This led me to topophilia (the emotional connections between physical environments and humans), which led to nomadism and the way nomads relate to their changing environments: Deleuze and Guattari theorize that nomads perceive and move around the world in a manner opposite to sedentary cultures, which is all about parceling out the earth to individuals, and which is all about borders and seeing the world from a single fixed perspective. Nomads on the other hand, see the world from multiple points of view, and also tend to see others (beyond their own kind) as "like themselves", similarly vulnerable to the elements. Kirsten Hastrup reports that eskimo nomads habitually leave surplus game under piles of stones for others who may pass by and be in need of food. Nomads also welcome and care for travelers with an openness not found in sedentary cultures.

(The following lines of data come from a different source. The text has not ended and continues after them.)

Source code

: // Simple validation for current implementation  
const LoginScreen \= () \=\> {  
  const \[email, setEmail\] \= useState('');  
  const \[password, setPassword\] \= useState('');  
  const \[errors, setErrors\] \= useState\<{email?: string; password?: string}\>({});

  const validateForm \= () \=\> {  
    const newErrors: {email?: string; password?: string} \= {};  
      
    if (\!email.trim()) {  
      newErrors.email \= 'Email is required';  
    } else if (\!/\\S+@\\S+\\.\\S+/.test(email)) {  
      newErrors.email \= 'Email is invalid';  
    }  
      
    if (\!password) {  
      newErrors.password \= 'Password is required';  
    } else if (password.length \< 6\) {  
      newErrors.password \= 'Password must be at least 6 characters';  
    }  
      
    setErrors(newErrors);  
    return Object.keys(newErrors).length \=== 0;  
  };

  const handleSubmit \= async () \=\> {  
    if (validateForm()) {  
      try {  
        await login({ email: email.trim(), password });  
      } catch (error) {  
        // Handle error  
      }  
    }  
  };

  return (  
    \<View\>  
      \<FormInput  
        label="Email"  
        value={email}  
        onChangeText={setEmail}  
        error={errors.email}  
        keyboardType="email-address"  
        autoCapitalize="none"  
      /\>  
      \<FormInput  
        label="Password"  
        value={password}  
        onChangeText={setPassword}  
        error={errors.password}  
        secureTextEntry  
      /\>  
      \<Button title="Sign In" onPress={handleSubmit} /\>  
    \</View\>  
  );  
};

A dovecote is lined with small speakers. Individual voices speak of homing pigeons, topophilia, nomadism, Ultima Thule, and our attraction to such places. Sitting inside the dovecote, visitors tell me - via tin-can telephone - the journeys of their ancestors, why they made those journeys, and how that led to them being where they are geographically today. I transcribe what I hear, and pin each tale to the wall. A lens is embedded in this wall. Looking through it, you see swarming ants making visible the words ’Ultima Thule’ written in syrup.
photos by: Geraldine Chan
*Special thanks to Sean Tong, Tilman Mueller-Stöfen, Julian Mayer, and Annie Heringer (The Pigeon Game).
Dovecote with 30 murmuring speakers embedded in inner walls. Voices speak of homing pigeons, topophilia, nomadism, Ultima Thule (regions that lies beyond the borders of the known world), and our attraction to such places.
A visitor tells me - via tin-can telephone - the journeys of her ancestors, why they made those journeys, and how that led to her being where she is geographically today.
Transcribing the tales told.
"My ancestors are Scottish. My father’s family travelled throughout Europe for trade. My parents met in Prague, then moved to Aden where I grew up. I wanted to ride camels so lived in Dubai for a while, then finally moved to Singapore for love."
Visitors looking through a lens embedded in wall.
Seen through the lens: Ants swarming and making visible the words ’Ultima Thule’, written in syrup.